WORK INSTRUCTIONS |
For each line below with the word "bygga", write out a copy.

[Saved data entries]
══════════════════════════════

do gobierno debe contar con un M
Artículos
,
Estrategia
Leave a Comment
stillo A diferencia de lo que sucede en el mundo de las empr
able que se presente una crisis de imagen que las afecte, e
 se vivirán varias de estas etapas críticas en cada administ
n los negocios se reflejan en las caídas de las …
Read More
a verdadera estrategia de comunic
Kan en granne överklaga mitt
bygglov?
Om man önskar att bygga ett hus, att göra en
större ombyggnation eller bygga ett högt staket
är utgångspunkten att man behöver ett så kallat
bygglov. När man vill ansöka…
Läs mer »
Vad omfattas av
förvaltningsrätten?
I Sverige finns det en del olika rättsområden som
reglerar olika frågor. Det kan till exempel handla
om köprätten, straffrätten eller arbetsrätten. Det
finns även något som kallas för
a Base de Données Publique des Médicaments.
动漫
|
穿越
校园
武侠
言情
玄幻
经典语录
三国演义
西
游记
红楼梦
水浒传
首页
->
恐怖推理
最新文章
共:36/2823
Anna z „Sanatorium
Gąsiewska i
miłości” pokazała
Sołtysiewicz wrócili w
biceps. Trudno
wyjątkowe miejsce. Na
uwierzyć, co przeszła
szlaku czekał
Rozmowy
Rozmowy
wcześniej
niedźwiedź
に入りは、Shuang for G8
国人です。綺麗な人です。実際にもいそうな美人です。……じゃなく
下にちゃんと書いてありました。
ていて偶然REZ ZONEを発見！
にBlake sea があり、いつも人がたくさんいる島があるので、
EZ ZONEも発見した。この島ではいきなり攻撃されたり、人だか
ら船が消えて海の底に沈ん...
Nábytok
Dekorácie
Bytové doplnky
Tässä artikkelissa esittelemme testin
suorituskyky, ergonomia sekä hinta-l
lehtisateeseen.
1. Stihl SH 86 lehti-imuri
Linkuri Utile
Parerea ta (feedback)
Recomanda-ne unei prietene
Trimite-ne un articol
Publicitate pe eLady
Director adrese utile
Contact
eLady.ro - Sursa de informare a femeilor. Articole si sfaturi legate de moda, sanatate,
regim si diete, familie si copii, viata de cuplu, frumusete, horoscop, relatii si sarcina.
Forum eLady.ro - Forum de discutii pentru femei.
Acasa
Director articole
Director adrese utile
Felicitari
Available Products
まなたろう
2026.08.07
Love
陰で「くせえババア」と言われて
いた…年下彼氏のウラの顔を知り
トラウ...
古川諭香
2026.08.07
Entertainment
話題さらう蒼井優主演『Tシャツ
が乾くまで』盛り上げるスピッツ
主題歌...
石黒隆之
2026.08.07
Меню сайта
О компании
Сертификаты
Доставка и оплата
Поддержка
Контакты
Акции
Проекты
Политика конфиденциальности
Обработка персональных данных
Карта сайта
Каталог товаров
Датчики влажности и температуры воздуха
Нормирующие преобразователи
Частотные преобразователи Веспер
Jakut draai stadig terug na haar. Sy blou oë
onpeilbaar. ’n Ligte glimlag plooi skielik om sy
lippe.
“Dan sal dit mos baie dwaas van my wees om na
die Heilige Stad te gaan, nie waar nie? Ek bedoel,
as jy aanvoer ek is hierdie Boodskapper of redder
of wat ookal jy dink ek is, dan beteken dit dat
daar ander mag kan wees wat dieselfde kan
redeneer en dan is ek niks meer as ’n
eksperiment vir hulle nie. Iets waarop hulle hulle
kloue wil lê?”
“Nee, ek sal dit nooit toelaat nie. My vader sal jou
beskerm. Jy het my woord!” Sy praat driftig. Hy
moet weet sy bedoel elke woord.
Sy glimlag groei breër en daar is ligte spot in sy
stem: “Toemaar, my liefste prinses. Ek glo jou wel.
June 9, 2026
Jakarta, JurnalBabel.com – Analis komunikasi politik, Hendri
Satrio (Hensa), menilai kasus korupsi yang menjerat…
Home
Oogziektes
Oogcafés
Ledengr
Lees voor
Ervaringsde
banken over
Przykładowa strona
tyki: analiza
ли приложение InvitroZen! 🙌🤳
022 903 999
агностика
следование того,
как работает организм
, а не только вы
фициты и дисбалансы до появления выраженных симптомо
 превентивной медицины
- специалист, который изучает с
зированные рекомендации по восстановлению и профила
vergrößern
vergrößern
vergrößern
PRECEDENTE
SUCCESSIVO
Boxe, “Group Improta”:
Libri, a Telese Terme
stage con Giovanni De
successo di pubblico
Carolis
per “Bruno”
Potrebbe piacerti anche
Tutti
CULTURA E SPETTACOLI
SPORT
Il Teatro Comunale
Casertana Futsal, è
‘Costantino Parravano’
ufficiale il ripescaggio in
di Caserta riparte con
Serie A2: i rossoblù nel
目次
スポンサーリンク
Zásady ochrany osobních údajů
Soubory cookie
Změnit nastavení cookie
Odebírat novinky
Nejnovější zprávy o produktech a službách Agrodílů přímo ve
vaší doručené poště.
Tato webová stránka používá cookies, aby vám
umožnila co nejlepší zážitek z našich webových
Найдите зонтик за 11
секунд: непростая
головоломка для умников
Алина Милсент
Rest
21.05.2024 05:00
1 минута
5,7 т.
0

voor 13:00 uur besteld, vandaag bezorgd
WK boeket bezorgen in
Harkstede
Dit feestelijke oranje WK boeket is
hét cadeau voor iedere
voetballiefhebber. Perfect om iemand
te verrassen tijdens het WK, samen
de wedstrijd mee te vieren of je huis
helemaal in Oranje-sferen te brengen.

══════════════════════════════

TASK ANSWER |
Om man önskar att bygga ett hus, att göra en
större ombyggnation eller bygga ett högt staket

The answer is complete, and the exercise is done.